The downside is limited upside potential. Highly productive doctors may feel capped, as their compensation does not directly scale with performance. For practices, there is also less built-in incentive for increased efficiency or volume unless additional bonus structures are layered in.
PER DIEM AND HYBRID MODELS: SIMPLICITY WITH LIMITS
Per diem models pay associates a flat daily rate, such as $500 per day, regardless of patient volume or collections. In many cases, this structure is paired with benefits and sometimes a production bonus if certain thresholds are exceeded. PTO is typically paid at the same daily rate and does not affect the base structure.
On the surface, per diem compensation is simple and easy to understand. It provides clear expectations for both employer and associate. However, it can vary significantly by geographic market. In high-cost areas, per diem rates may be higher, while in other regions they may be more modest.
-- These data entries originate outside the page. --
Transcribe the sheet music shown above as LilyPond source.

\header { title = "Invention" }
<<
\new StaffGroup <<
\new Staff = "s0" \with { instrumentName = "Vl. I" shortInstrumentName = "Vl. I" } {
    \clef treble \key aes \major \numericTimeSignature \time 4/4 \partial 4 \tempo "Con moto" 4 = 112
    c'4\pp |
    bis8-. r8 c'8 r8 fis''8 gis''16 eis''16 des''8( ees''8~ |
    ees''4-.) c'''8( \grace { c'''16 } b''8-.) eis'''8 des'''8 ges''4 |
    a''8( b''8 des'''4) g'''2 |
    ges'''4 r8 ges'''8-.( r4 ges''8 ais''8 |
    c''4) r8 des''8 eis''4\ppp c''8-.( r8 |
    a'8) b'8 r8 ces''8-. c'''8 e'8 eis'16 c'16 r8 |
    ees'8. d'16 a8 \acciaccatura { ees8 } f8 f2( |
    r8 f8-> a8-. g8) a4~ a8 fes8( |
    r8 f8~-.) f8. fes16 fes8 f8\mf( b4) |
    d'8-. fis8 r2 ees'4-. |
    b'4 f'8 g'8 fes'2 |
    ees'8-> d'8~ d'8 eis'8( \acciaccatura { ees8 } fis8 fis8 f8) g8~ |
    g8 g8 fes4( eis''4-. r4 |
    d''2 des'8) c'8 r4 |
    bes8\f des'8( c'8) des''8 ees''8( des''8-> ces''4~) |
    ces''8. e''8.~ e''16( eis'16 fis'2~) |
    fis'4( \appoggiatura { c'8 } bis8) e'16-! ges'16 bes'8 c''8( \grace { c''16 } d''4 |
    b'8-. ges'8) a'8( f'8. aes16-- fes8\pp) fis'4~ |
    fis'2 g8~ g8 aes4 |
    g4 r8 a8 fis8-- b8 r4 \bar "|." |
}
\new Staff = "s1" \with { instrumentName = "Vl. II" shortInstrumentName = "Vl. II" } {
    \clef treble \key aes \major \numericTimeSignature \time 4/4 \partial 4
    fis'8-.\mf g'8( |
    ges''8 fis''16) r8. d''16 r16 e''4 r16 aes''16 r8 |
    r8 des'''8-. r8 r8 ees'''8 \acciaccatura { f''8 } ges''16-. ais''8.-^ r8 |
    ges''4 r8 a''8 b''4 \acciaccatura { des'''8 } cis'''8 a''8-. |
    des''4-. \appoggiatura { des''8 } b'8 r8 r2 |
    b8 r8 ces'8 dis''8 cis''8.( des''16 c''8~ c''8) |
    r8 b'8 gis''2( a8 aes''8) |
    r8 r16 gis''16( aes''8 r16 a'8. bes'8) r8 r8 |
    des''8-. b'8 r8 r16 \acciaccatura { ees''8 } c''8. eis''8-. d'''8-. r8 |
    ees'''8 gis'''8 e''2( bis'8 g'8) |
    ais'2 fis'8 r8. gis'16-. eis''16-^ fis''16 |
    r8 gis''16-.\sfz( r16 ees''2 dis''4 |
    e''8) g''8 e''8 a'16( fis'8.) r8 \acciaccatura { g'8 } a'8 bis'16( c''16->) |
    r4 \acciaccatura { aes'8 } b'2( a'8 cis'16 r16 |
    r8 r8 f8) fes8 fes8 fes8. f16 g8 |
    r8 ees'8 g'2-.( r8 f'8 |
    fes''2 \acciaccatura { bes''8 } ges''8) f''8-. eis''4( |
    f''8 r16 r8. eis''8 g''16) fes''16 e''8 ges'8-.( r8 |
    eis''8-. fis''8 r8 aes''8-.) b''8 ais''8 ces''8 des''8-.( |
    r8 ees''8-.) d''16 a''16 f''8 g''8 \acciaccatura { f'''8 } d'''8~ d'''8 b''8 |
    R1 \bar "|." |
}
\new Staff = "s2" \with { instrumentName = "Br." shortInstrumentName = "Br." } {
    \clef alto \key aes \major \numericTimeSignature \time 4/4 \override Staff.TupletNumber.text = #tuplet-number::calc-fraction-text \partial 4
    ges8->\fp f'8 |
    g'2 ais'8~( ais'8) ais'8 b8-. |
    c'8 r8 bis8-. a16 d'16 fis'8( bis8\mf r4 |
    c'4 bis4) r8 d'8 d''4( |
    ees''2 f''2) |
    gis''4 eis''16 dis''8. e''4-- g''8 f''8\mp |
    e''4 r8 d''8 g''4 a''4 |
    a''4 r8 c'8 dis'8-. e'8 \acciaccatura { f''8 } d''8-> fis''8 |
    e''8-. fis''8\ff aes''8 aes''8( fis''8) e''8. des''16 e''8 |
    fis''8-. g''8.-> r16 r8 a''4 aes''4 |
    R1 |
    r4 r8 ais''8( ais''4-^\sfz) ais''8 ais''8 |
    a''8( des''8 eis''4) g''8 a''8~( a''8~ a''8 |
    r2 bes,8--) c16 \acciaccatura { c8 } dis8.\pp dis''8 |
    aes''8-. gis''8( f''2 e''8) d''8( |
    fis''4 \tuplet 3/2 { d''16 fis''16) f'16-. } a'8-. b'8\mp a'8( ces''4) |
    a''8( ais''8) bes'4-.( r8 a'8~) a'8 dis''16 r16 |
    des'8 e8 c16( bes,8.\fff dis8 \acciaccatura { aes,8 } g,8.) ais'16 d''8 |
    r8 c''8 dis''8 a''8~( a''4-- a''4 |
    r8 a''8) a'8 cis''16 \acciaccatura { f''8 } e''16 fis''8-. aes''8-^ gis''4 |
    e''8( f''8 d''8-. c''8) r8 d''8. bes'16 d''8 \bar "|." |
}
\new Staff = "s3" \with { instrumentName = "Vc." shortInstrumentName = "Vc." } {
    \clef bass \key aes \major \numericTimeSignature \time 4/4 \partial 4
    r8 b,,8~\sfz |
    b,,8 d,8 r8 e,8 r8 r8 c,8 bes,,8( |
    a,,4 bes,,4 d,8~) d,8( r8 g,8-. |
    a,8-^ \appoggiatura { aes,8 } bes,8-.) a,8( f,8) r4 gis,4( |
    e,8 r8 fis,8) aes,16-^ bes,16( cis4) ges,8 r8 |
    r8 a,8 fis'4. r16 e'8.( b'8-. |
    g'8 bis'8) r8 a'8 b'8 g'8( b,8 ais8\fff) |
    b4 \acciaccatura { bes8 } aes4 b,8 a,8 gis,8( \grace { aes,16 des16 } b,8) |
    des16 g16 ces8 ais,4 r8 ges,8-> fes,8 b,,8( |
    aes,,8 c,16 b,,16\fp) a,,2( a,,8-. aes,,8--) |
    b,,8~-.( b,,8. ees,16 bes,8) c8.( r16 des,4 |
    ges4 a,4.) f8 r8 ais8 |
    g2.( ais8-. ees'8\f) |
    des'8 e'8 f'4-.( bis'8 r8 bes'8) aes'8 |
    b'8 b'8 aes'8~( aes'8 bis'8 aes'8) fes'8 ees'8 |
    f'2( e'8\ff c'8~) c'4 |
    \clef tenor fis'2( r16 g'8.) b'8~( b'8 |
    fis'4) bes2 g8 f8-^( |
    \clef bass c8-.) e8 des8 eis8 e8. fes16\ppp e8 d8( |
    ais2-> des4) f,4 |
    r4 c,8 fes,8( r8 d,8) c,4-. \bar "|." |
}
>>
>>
Some practices blend per diem with production bonuses, creating a hybrid model. For example, an associate may receive a guaranteed daily rate plus a percentage of collections once they exceed a certain productivity threshold. This allows practices to offer income stability while still incentivizing growth.
CHOOSING THE RIGHT STRUCTURE
There is no single “best” compensation model. The right fit really depends on the practice, the market and the associate’s priorities. Production-based pay rewards efficiency and clinical growth but introduces variability and complexity. Salary offers stability but limits upside. Per diem structures simplify compensation but may not fully reflect performance unless bonuses are included.
What I’ve learned is that the most important factor is not just the percentage or salary number, but how clearly the contract defines benefits, PTO and deductions. Associates should understand how every dollar is calculated, what is included in their compensation percentage and how time off impacts their earnings.
Too often, doctors focus on headline numbers without fully understanding the mechanics underneath. In reality, the structure of the contract can matter just as much as, if not more than, the stated pay rate.